Find every line in the data that contains the word "series" with the same capitalization, and copy each of those lines.

### Data for review
▬▬▬▬▬▬

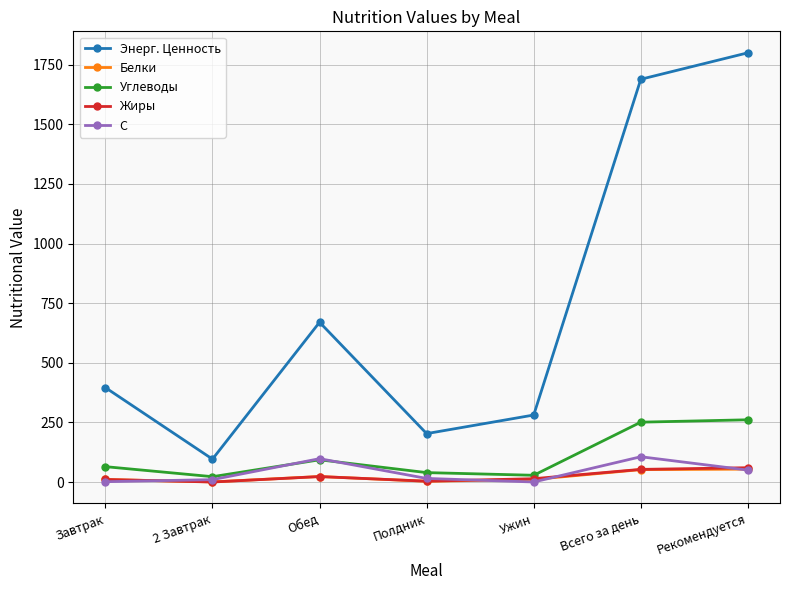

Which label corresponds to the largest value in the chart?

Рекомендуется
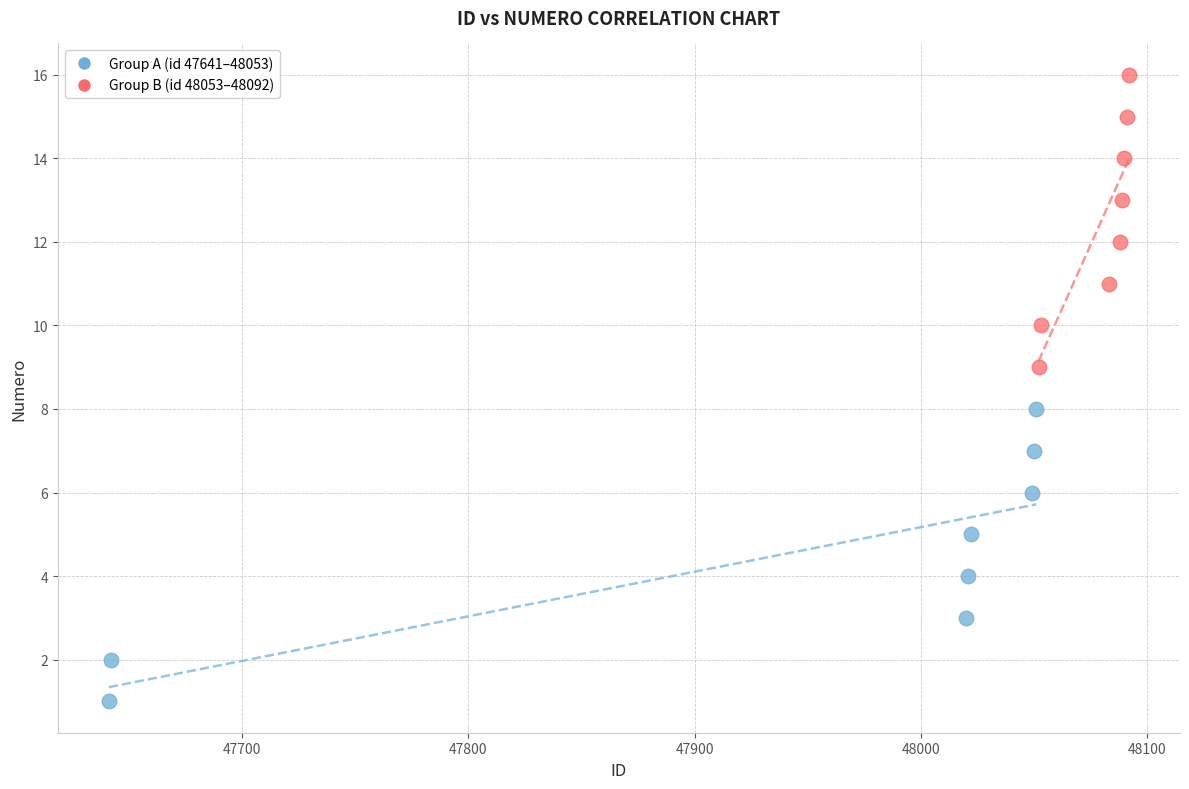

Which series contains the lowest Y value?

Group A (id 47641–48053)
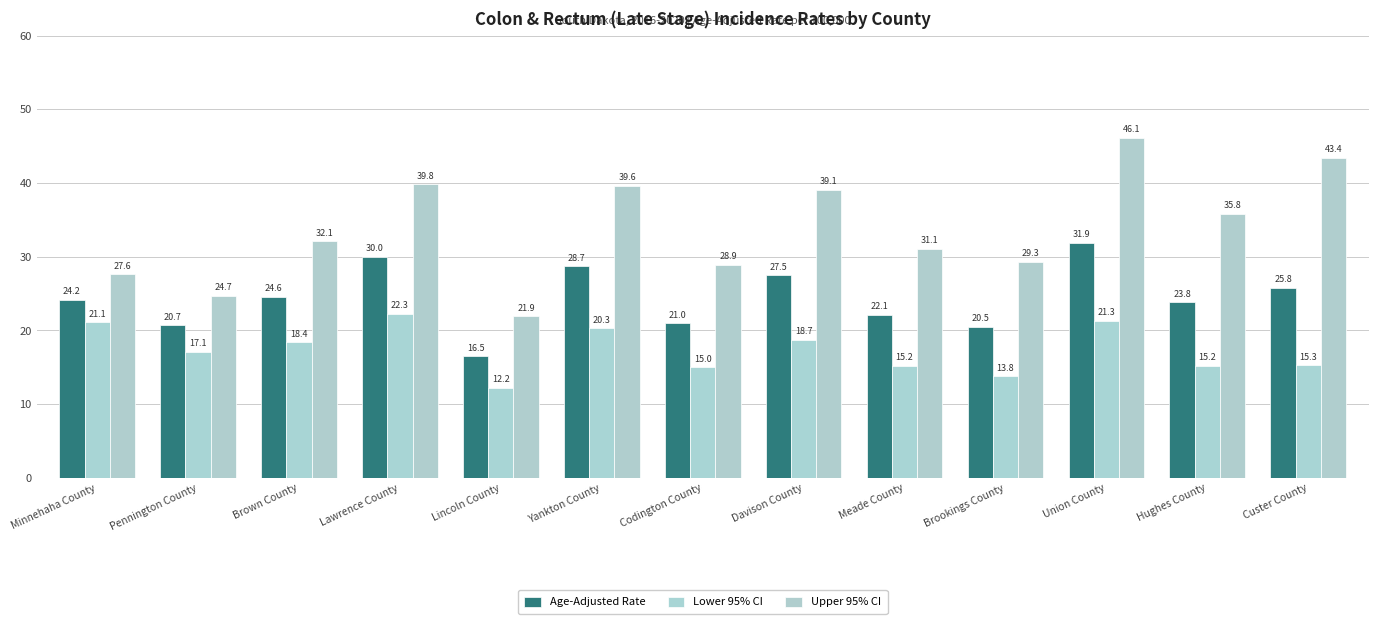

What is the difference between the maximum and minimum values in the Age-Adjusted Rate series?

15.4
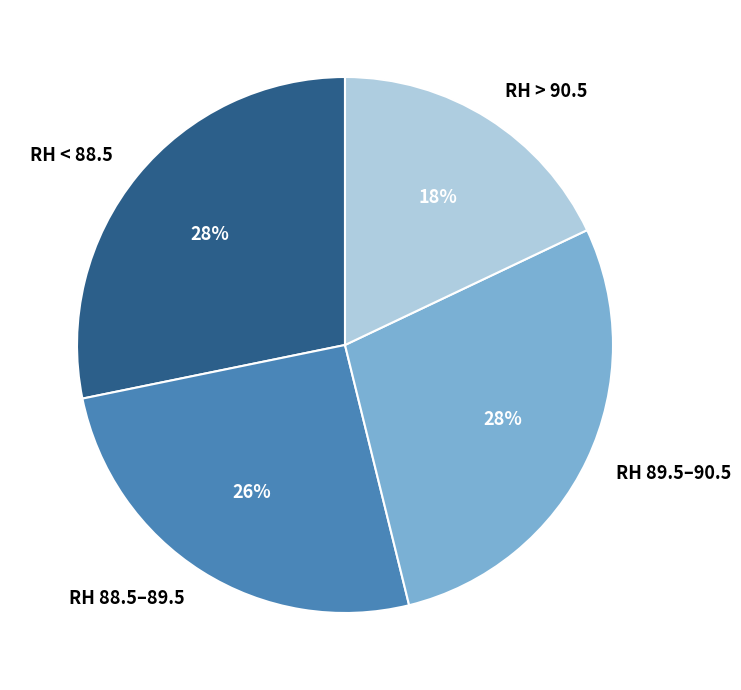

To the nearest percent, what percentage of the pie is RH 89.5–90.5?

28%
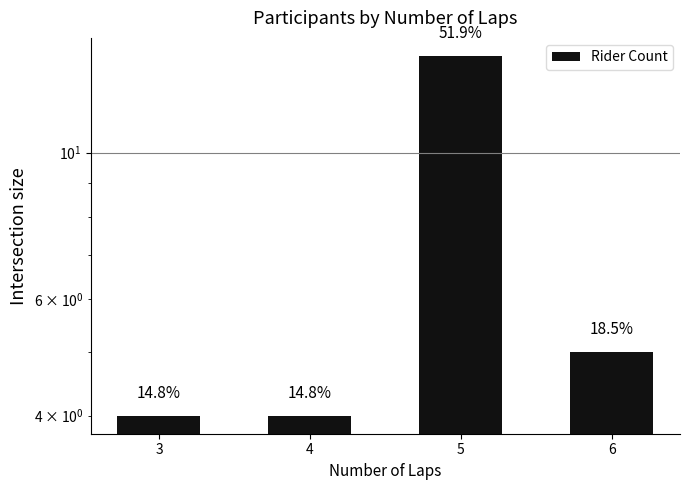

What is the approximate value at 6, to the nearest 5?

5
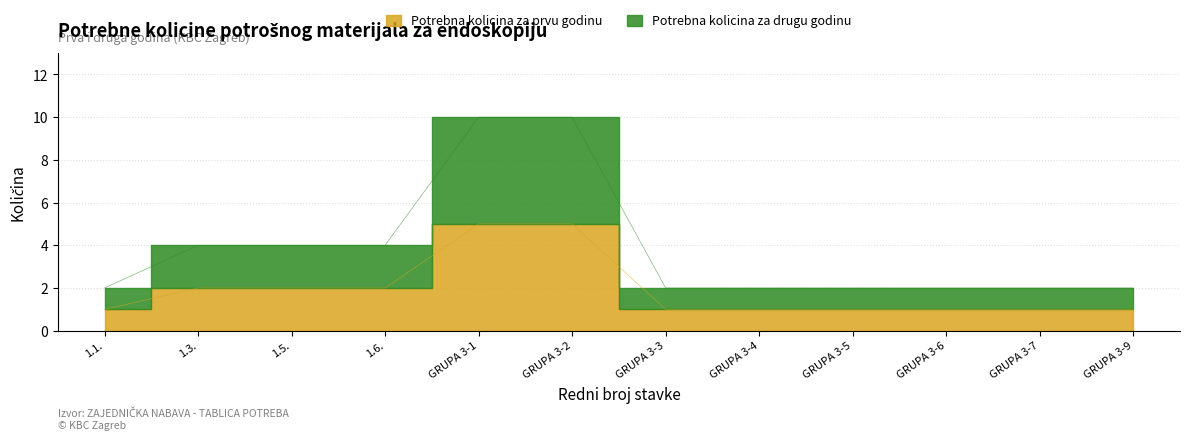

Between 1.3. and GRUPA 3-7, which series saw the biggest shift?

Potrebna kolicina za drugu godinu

▬▬▬▬▬▬

### Expected output
Which series contains the lowest Y value?
What is the difference between the maximum and minimum values in the Age-Adjusted Rate series?
Between 1.3. and GRUPA 3-7, which series saw the biggest shift?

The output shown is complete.